La especie más común de este género es la Gardenia jasminoides. La gardenia puede alcanzar los 2 metros de altura si se dan las condiciones óptimas de cultivo y dependiendo de la variedad que sea. Se suele cultivar en maceta para así cumplir con su papel ornamental.
Sus hojas, tal y como mencionábamos antes, son perennes, es decir, se mantienen verdes durante todo el año. Si lo que quieres es que tu jardín se vea verde incluso en otoño, plantéate cultivar gardenias.
Las hojas pueden ser ovales o con forma de lanza, se desarrollan de manera opuesta y tienen un color verde oscuro muy brillante.
¿Y las flores? Pero si por algo destaca la gardenia es por su floración. Aunque ésta sólo sucede 2 veces al año, este arbusto produce flores blancas, con una apariencia muy similar a las rosas y muy aromáticas. Son terminales, están compuestas por cinco sépalos y una corola con multitud de pétalos de color blanco.
Cuidado de las plantas de interior: Las Gardenia jasminoides no son plantas difíciles de cultivar, aunque requieren una atención especial para florecer. Suele ser necesaria una poda a principios de primavera para mantener el arbusto bajo y frondoso. Corte los puntos de crecimiento de cualquier brote nuevo y largo en las plantas jóvenes y corte aproximadamente la mitad o incluso dos tercios de la madera vieja de las plantas maduras.
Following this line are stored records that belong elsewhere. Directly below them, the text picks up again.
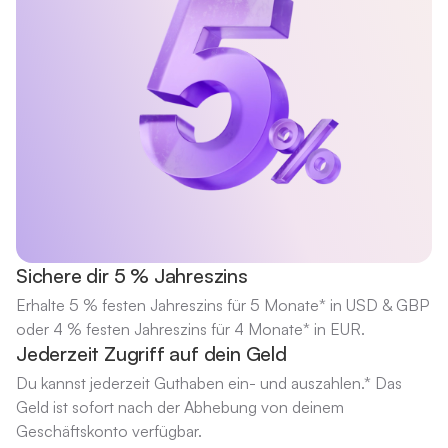
Sichere dir 5 % Jahreszins
Erhalte 5 % festen Jahreszins für 5 Monate* in USD & GBP
oder 4 % festen Jahreszins für 4 Monate* in EUR.
Jederzeit Zugriff auf dein Geld
Du kannst jederzeit Guthaben ein- und auszahlen.* Das
Geld ist sofort nach der Abhebung von deinem
Geschäftskonto verfügbar.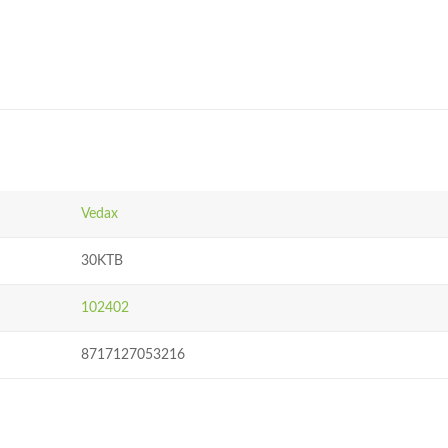
Vedax
30KTB
102402
8717127053216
Tenga cuidado, sin embargo, de no cortar los capullos florales. Los tallos de las plantas siempre se pueden podar más tarde, cuando las flores hayan muerto. Los cortes deben hacerse justo por encima de los puntos donde los brotes que producen el crecimiento apuntan hacia afuera, en lugar de hacia el centro de la planta. Retire las flores marchitas. Los vapores de gas natural dañan la planta, por lo que no es recomendable cultivar gardenias cerca de una estufa de gas o chimenea. Luz: Las gardenias jasminoides crecen mejor con luz brillante. Sin embargo, manténgalas siempre alejadas de la luz solar directa.
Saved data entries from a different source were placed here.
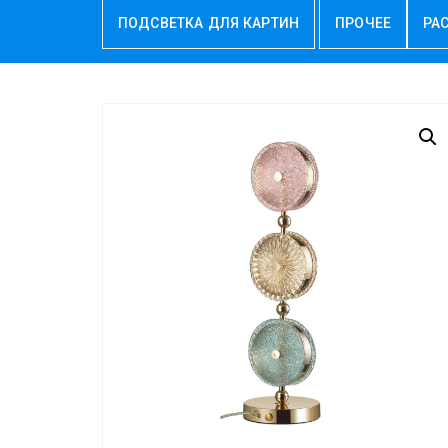
ПОДСВЕТКА ДЛЯ КАРТИН
ПРОЧЕЕ
РА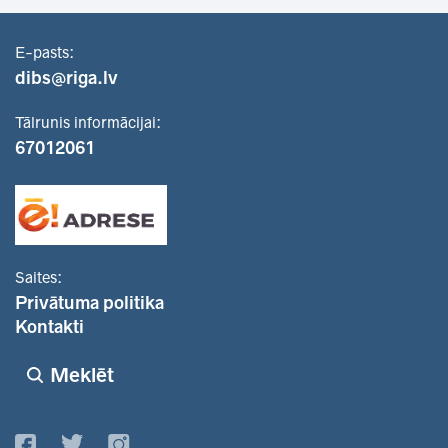
E-pasts:
dibs@riga.lv
Tālrunis informācijai:
67012061
Saites:
Privātuma politika
Kontakti
Meklēt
Jardinería : La Gardenia jasminoides puede cultivarse en parterres dentro de sus zonas de rusticidad, pero cultivarla en macetas permite trasladarla a sitios estacionales más adecuados y facilita el control de plagas.
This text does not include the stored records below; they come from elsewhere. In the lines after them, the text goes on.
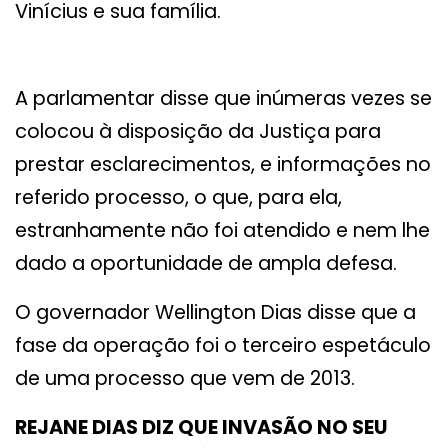
Vinícius e sua família.
A parlamentar disse que inúmeras vezes se
colocou à disposição da Justiça para
prestar esclarecimentos, e informações no
referido processo, o que, para ela,
estranhamente não foi atendido e nem lhe
dado a oportunidade de ampla defesa.
O governador Wellington Dias disse que a
fase da operação foi o terceiro espetáculo
de uma processo que vem de 2013.
REJANE DIAS DIZ QUE INVASÃO NO SEU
Al arrancar las malas hierbas de alrededor de la Gardenia jasminoides en el jardín, hágalo con cuidado. Las raíces de esta planta son superficiales y pueden dañarse fácilmente. Considere colocar una capa de 5 a 8 cm (2-3 pulgadas) de mantillo orgánico para evitar el crecimiento de las malas hierbas, ya que ayuda a la tierra a mantener la humedad.
Ubicación: La Gardenia jasminoides puede crecer en semisombra o semisombra. Requiere buena cantidad de luz para florecer con éxito. Durante los climas más cálidos, protéjala manteniéndola a la sombra. Sin embargo, manténgala alejada de arbustos grandes y frondosos que puedan abrumar a las Gardenia jasminoides más pequeñas .
La fragancia de la Gardenia jasminoides es intensa, por lo que es mejor plantarla en un lugar donde su aroma se propague fácilmente. Puede plantarse cerca de una pared, terraza o patio; para que su fragancia se distribuya fácilmente por todo el jardín.